AIM OF THE EXERCISE
Extend the passage about booting older versions of macOS on M1 Macs, picking up after its final sentence.

SELECTED TEXT
_ _ _
On 26 April, Apple released macOS 11.3, and at first I was encouraged, which led me to conclude that booting an older version of macOS was a matter of changing LocalPolicy for the external disk, which I elaborated here, completely incorrectly as it turns out.

By this time, with 11.3.1 installed on my M1 Macs, Apple had revised its Platform Security Guide, in which it defined the three levels of security for an M1 Mac:

  • Full Security: The system behaves like iOS and iPadOS, and allows only booting software which was known to be the latest that was available at install time.”
  • Reduced Security: […] This allows the system to run older versions of macOS. Because older versions of macOS inevitably have unpatched vulnerabilities, this security mode is described as Reduced. This is also the policy level required to support booting kernel extensions (kexts).”
  • Permissive Security: The system behaves like Reduced Security […], but it also tells iBoot that it should accept some boot objects being signed by the Secure Enclave with the same key used to sign the LocalPolicy. This policy level supports users that are building, signing, and booting their own custom XNU kernels.”

In practice I had found that, in macOS 11.3.1, all attempts to install an older version of Big Sur on an external SSD failed, and once the internal SSD had been updated to 11.3.1, it wasn’t even possible to update older versions of macOS on external SSDs. The only way to solve the latter was to downgrade the disk to Reduced Security. That behaviour didn’t appear consistent with the definition of Full Security, but could be one interpretation of Apple’s description of Reduced Security.
_ _ _
DATA EXTRACT
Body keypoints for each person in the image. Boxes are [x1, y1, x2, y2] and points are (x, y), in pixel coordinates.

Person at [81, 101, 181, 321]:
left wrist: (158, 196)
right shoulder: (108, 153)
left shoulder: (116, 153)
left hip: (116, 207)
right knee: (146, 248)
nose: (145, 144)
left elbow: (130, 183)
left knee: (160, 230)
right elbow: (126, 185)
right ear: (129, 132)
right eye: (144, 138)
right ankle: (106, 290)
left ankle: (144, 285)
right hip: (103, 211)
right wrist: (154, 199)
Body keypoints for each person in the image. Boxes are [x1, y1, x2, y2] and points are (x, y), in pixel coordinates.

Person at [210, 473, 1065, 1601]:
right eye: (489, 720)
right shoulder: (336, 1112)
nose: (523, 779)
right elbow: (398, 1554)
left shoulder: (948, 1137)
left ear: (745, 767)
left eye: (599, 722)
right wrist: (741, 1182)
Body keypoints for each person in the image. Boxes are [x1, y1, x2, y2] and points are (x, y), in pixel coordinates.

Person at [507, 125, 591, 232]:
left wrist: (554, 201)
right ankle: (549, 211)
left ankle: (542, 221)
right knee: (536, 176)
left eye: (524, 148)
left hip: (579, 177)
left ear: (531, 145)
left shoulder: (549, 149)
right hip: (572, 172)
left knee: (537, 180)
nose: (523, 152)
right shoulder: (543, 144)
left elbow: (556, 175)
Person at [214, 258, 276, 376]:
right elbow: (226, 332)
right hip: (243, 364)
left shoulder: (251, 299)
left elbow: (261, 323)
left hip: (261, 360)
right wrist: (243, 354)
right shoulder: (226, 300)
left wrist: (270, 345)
_ _ _
REPLY
When Apple released Big Sur 11.4 update, nothing in its release notes indicated that any change had taken place in support for bootable external disks. Indeed, as far as I can tell, Apple hasn’t mentioned these problems, and anyone considering buying an M1 Mac would probably be completely unaware of their gross unreliability with bootable external disks.

It was a great surprise to discover that almost all these problems have been fixed in 11.4, and that in most cases external disks can now run older releases of Big Sur without downgrading security, or connecting a perfectly good SATA/USB-C disk to a USB-A port. Software Update and old installer apps which had previously been unreliable at best, and generally failed to work with external disks, suddenly work fine.

There’s an obvious explanation which I came across when looking at what had changed in the 11.4 update: a brand new kernel extension AppleVPBootPolicy.kext which is concerned with the management of LocalPolicy, which determines security level on boot disks. What’s also a little odd about that kernel extension is that its text refers to Aruba hardware, which appears to be Apple internal language for the A12Z SoC used in only one Apple Silicon Mac, the Developer Transition Kit (DTK), which isn’t supported by 11.4 and had to be returned to Apple by the end of February 2021.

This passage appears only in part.